If there is no editor listed in a category, then an editor higher up possibly a meta [dmoz.org] (someone who generally has editing access in the whole directory and reviews apps), and editall [dmoz.org] who can edit everywhere or a catmod [dmoz.org] who can edit in all of "sports" or "business" or one major category may then review the site. A greenbuster [dmoz.org] may also be selected to go in and review sites.

It is generally the ability to edit according to the guidelines that earns greater access and not necessarily subject knowledge - a meta or editall is simply not going to be familiar with every topic of every website out there so if someone not familiar with a particular topic should decide to go through an unreviewed queue, it is particularly important that the submission conform to the guidelines and accurately reflects the content of the site so that it makes sense to someone not familiar with that particular topic.

It also may seem like an editor should be willing to take the time to make a submissions conform to whatever guidelines the directory has. Lots of people probably figure, I run a business/website so I'll just submit the site and let the editor take care of editing that is what they volunteered or get paid to do after all.

If an editor wants to build out a category, it only makes sense that they will accept submissions that do conform to the guidelines and are submitted to the correct category before spending 20 minutes to an hour or more trying to figure out what a site is about, what category it should be in and then trying to write an accurate description for something they may not be remotely familiar with.

Keep in mind that while the job of the editor may be to edit that there is no shortage of sites being submitted. Many at ODP have reviewed thousands, tens of thousands, even hundreds of thousands of sites. An editor is much more likely to review and list a site when the submission is to the correct category and it is apparent that whoever submitted it has read the listing guidelines.

While it is certainly no guarantee of inclusion or even faster inclusion, the odds of getting a site accepted are likely to be substantially improved if the correct category is chosen and the title and description follow the guidelines.

There was a thread in the supporters forum a while back (maybe a few of them) where people posted submissions to ODP that had not gotten in and when people posted what had been submitted, it appeared that few if any had looked at the general submission guidelines, let alone the guidelines for the category they hoped to get listed in. It was no wonder the sites were not listed.

If a company has been around for 100+ years & the site has valuable content, it sounds like something that would be beneficial to be listed in ODP and would be the kind of site a directory would want to include.
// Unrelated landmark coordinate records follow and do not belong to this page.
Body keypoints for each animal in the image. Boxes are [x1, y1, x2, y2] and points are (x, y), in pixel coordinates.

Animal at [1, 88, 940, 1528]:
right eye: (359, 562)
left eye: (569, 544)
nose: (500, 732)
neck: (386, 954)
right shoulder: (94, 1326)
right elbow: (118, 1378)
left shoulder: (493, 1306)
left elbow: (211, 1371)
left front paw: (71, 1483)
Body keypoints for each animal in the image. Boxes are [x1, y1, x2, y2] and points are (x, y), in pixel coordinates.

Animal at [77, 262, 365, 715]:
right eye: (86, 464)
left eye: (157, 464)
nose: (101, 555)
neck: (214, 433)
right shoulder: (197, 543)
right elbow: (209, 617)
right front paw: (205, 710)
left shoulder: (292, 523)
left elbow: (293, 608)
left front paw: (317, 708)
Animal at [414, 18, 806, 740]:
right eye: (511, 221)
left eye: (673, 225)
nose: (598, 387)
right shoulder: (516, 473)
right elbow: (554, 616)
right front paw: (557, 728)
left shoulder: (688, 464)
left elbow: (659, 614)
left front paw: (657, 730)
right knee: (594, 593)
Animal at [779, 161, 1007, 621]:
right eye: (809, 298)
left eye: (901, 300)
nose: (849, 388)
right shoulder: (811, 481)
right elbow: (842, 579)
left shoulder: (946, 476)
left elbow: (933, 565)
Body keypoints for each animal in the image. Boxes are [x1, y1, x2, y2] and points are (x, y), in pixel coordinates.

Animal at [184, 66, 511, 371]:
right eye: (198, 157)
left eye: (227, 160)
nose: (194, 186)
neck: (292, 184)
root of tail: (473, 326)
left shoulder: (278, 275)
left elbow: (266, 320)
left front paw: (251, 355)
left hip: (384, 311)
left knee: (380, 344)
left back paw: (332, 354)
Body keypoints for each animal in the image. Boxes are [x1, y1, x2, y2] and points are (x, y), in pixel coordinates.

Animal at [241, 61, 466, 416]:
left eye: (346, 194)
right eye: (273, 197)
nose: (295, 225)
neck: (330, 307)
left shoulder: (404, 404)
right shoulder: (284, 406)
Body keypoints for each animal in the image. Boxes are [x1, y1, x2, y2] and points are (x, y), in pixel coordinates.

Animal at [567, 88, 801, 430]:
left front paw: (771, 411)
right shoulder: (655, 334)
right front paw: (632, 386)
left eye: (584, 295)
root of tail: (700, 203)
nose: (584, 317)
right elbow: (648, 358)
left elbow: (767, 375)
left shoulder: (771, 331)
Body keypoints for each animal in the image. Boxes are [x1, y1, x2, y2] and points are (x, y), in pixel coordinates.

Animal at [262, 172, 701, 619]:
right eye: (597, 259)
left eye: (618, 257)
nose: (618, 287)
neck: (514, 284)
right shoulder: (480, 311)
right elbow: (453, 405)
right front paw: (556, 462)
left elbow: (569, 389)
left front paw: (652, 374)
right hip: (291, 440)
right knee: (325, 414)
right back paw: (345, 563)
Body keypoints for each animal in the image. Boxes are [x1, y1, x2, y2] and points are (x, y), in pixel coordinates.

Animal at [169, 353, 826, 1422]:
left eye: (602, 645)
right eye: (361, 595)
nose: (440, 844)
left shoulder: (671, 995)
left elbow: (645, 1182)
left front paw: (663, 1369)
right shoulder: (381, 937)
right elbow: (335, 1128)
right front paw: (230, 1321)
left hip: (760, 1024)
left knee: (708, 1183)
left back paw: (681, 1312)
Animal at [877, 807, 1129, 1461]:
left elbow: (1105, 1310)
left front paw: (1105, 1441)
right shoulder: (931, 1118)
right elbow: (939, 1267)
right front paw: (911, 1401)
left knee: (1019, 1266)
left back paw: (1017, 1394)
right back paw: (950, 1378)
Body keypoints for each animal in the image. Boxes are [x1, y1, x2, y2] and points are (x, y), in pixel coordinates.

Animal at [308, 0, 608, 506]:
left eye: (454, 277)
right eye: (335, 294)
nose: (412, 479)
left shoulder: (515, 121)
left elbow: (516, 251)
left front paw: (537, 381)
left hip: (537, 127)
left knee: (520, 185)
If it is not just sitting in unreviewed somewhere, the title and description submitted or the category it was submitted to may be off and may be the reason it hasn't been listed.

Same thing for anyone who wants to be an editor. Focus on the basics. It may take a couple hours to find the right categor(ies for multiple sites for an editor app) or even for one site but if an ODP listing is that important it must certainly be worth the time to research it and do everything possible to increase the odds of obtaining a listing.

jimnoble




msg:472463
 10:29 am on Apr 15, 2006 (gmt 0)

Just a minor expansion on a couple of skibums comments...

Suggested title and description don't affect whether or not a website will be listed; we have to rewrite the huge majority anyway[1]. They might well affect timescale though because it's natural for many editors to home in on the most promising ones first. Also, the more effort you put into writing guidelines compliant ones, the more likely it is that you'll get something close to what you asked for :)

If your website is listable, it will be listed in the correct category. If you suggest it to the wrong one for whatever reason, the reviewing editor will have to move it to the correct one - where it will await further review. Getting the right category to begin with will minimise time scales. Deliberately going for the wrong one can increase them.

[1]Guidelines compliant submissions are so rare in my experience that I usually send a congratulatory email. I've only sent around 30 in over four years and some 38,000 edits.